RECORD EXCERPTS:

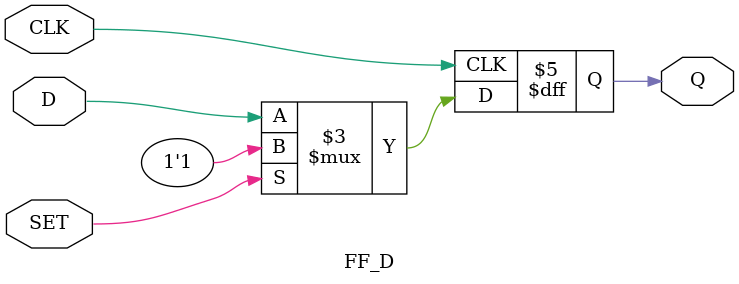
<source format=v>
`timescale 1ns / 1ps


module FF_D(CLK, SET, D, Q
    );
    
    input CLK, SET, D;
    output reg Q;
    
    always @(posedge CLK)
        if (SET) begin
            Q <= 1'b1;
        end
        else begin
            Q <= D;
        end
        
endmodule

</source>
---
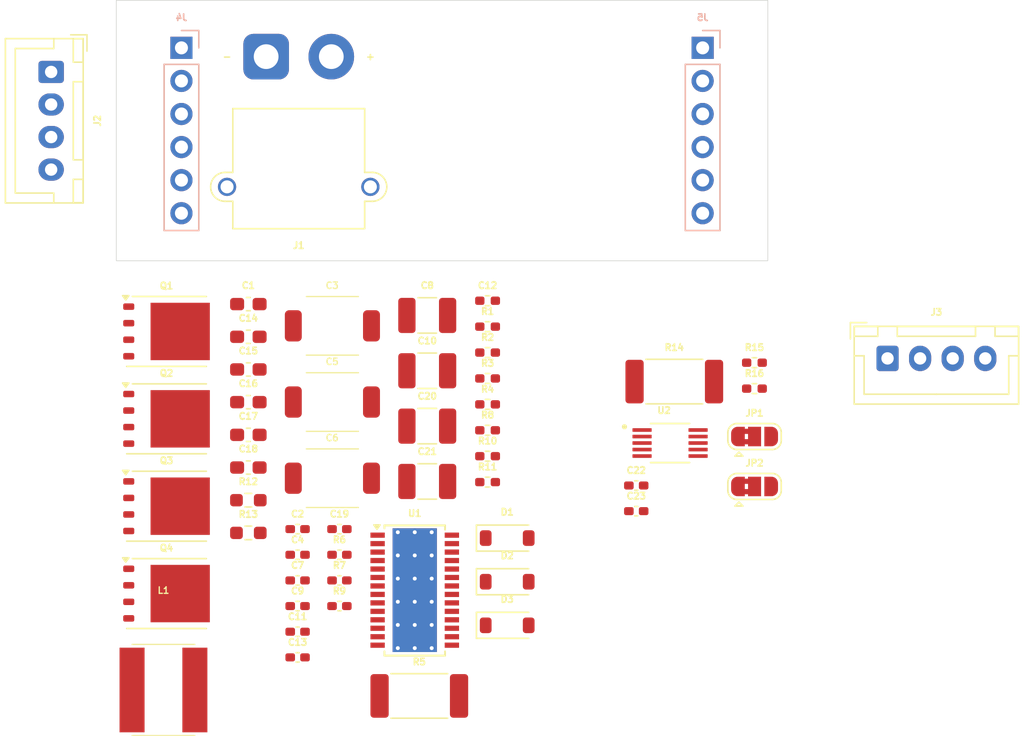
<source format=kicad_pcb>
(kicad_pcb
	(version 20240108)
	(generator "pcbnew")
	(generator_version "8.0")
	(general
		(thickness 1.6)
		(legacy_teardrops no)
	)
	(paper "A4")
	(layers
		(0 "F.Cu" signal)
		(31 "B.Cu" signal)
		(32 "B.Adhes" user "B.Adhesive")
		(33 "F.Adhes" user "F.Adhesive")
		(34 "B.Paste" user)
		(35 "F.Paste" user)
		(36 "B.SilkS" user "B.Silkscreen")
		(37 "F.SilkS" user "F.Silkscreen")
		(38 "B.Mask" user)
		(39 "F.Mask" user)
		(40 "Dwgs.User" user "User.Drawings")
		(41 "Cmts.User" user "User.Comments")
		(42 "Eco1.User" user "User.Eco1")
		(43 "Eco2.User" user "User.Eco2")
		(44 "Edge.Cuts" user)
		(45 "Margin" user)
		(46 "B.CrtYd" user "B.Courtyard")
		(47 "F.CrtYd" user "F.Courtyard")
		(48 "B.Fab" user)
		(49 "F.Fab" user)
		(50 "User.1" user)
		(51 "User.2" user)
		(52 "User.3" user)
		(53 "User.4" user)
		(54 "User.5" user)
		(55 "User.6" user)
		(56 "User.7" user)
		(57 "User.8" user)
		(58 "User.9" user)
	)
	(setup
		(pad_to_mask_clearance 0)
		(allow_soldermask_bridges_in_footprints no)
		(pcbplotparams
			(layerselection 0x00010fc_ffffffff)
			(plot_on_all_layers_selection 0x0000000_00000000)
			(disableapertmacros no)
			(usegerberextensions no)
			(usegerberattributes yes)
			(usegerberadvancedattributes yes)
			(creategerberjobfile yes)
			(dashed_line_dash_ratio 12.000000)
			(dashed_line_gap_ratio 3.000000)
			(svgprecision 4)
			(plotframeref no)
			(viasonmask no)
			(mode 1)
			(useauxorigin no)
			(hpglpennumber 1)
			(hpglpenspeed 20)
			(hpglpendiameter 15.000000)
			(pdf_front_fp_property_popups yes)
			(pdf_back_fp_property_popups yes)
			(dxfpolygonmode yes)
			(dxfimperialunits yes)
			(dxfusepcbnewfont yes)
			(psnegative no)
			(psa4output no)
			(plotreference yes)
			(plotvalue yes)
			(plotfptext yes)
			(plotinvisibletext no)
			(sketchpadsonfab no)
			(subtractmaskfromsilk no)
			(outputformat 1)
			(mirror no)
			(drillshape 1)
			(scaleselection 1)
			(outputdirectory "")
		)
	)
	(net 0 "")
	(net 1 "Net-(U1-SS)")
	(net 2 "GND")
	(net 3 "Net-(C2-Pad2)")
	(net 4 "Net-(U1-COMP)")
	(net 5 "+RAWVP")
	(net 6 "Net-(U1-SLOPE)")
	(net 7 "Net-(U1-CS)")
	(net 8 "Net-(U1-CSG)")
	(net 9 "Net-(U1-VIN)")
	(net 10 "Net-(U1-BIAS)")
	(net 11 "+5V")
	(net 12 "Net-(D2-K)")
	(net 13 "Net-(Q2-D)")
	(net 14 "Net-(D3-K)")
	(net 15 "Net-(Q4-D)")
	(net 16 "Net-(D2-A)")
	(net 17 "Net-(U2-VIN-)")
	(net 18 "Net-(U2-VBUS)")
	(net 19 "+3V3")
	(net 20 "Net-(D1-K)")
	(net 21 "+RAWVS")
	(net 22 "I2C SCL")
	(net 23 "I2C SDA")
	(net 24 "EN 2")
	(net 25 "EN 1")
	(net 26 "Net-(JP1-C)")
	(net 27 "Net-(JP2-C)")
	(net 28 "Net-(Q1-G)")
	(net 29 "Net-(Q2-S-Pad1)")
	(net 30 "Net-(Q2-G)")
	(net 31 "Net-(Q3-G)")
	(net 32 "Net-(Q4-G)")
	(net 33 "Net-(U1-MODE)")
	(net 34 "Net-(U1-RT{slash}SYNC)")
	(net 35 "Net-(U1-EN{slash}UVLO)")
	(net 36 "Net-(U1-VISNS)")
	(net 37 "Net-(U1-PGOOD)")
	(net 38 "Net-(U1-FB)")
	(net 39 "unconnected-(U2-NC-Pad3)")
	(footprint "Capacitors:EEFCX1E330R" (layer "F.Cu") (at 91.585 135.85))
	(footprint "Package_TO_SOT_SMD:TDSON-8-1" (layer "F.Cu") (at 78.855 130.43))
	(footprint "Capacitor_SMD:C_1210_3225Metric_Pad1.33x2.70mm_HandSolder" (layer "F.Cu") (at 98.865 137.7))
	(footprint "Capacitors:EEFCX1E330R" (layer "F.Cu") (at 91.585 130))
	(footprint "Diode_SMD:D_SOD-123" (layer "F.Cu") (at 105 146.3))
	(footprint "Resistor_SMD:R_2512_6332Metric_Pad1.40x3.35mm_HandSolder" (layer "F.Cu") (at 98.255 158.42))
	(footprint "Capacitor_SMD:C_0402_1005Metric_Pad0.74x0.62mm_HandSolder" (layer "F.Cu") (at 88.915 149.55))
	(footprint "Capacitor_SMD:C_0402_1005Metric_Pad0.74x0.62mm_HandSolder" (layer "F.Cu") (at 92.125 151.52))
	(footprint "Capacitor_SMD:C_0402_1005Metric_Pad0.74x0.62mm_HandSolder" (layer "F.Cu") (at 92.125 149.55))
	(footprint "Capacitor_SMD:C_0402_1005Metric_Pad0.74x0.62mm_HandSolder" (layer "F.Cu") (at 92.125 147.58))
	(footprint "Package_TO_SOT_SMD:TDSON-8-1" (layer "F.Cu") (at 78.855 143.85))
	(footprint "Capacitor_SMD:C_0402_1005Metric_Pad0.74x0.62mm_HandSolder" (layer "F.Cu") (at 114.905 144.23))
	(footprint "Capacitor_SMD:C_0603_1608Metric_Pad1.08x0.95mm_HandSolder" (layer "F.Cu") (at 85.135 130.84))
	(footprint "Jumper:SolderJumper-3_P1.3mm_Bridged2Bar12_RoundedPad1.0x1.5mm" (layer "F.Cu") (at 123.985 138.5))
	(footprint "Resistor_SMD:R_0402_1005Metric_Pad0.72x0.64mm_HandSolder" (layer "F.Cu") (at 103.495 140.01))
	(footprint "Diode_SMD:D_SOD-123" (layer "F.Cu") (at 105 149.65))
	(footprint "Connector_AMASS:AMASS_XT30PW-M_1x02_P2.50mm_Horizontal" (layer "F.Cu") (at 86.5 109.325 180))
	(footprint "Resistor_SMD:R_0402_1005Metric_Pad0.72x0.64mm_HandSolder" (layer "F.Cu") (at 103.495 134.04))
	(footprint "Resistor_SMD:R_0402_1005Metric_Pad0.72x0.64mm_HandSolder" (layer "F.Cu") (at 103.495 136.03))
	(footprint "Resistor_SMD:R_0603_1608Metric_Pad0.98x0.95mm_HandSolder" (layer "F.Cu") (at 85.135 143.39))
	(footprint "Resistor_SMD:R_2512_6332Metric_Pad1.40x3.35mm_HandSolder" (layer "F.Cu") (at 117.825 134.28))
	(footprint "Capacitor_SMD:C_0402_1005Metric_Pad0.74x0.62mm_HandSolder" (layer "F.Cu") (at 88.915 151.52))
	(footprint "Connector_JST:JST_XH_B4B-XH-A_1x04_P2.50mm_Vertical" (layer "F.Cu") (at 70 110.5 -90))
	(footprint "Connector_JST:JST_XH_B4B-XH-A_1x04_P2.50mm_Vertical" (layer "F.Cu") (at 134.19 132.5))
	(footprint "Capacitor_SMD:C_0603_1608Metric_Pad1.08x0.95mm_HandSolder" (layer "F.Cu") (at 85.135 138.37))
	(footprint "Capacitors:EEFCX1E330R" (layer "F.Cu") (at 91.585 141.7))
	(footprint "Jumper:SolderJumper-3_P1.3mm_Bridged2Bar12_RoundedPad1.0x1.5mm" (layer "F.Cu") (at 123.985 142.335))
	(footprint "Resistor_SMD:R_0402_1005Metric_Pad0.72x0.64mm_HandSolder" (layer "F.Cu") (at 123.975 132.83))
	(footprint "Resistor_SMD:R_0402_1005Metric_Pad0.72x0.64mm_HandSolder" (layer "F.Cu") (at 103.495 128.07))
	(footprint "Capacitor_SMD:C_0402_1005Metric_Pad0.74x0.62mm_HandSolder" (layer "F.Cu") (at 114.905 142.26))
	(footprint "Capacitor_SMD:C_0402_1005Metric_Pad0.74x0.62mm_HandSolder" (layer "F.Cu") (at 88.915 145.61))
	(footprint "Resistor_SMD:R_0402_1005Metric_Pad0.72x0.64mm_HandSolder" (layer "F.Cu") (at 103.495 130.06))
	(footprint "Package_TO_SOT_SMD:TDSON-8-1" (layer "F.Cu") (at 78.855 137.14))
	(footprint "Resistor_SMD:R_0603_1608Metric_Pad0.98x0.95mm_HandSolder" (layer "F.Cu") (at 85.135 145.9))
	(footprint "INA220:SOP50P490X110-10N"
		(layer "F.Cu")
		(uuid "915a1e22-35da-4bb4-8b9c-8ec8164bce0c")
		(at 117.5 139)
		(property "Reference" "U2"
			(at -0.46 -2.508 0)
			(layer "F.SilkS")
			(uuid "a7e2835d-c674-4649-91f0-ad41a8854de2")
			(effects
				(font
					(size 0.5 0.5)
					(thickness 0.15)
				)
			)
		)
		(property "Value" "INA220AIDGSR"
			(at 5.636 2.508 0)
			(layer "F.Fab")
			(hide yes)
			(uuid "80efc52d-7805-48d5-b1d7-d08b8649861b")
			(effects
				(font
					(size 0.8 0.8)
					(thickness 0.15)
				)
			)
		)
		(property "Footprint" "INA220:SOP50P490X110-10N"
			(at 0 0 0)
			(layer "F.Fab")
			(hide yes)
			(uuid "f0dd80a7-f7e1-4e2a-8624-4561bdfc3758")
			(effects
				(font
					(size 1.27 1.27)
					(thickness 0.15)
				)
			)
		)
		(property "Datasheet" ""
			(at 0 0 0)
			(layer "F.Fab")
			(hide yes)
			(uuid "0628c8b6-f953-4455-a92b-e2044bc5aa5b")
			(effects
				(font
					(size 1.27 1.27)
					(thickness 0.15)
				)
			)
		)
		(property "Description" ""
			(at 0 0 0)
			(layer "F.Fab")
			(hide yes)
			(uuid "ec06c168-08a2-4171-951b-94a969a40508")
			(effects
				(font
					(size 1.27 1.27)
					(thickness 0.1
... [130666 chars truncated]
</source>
---
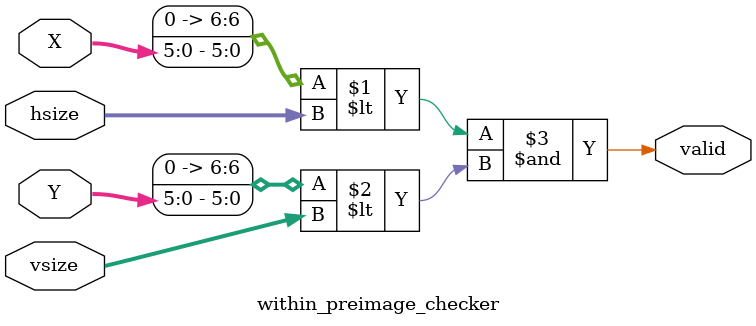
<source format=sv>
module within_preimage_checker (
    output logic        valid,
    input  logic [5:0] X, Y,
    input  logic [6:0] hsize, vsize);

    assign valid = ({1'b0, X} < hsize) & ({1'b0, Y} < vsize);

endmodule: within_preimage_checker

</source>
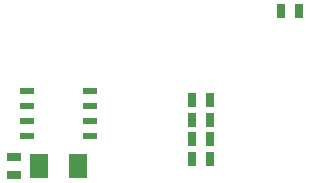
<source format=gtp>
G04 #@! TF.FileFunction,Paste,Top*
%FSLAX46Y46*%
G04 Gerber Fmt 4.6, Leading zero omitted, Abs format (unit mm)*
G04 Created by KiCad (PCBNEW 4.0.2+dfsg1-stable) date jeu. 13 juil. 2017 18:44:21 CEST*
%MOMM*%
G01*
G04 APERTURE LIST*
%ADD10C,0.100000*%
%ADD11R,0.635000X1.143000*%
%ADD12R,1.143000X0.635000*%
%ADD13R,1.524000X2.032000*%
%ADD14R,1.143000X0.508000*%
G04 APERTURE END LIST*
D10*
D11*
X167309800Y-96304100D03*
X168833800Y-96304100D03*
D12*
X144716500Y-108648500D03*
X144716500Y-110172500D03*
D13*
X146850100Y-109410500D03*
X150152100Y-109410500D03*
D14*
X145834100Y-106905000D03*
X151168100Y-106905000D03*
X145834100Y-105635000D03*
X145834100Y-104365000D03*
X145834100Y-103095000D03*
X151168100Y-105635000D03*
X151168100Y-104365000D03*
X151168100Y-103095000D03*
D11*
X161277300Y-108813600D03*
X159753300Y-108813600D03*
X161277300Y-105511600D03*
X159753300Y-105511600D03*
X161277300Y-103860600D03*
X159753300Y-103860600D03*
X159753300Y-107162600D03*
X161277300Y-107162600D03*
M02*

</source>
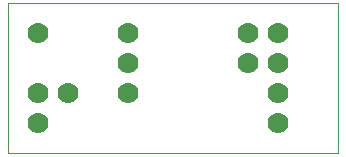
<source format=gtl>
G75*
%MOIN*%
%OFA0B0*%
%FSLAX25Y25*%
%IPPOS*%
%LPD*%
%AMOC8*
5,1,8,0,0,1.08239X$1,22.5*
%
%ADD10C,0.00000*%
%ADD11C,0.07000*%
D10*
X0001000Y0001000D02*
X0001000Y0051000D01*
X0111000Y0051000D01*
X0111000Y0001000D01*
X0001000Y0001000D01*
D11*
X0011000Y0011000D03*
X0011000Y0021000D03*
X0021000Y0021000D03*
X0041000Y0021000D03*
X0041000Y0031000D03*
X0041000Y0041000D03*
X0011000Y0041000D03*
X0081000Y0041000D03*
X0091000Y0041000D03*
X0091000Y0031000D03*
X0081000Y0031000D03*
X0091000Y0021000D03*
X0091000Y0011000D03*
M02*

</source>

WHAT THE TASK REQUIRES:
Skipping the pictures, print the lines in the listing above exactly as written, starting at the line with "<source format=sv>" and ending at the line with "X167309800Y-96304100D03*", both included.

WRITTEN REPLY:
<source format=sv>
module within_preimage_checker (
    output logic        valid,
    input  logic [5:0] X, Y,
    input  logic [6:0] hsize, vsize);

    assign valid = ({1'b0, X} < hsize) & ({1'b0, Y} < vsize);

endmodule: within_preimage_checker

</source>
<source format=gtp>
G04 #@! TF.FileFunction,Paste,Top*
%FSLAX46Y46*%
G04 Gerber Fmt 4.6, Leading zero omitted, Abs format (unit mm)*
G04 Created by KiCad (PCBNEW 4.0.2+dfsg1-stable) date jeu. 13 juil. 2017 18:44:21 CEST*
%MOMM*%
G01*
G04 APERTURE LIST*
%ADD10C,0.100000*%
%ADD11R,0.635000X1.143000*%
%ADD12R,1.143000X0.635000*%
%ADD13R,1.524000X2.032000*%
%ADD14R,1.143000X0.508000*%
G04 APERTURE END LIST*
D10*
D11*
X167309800Y-96304100D03*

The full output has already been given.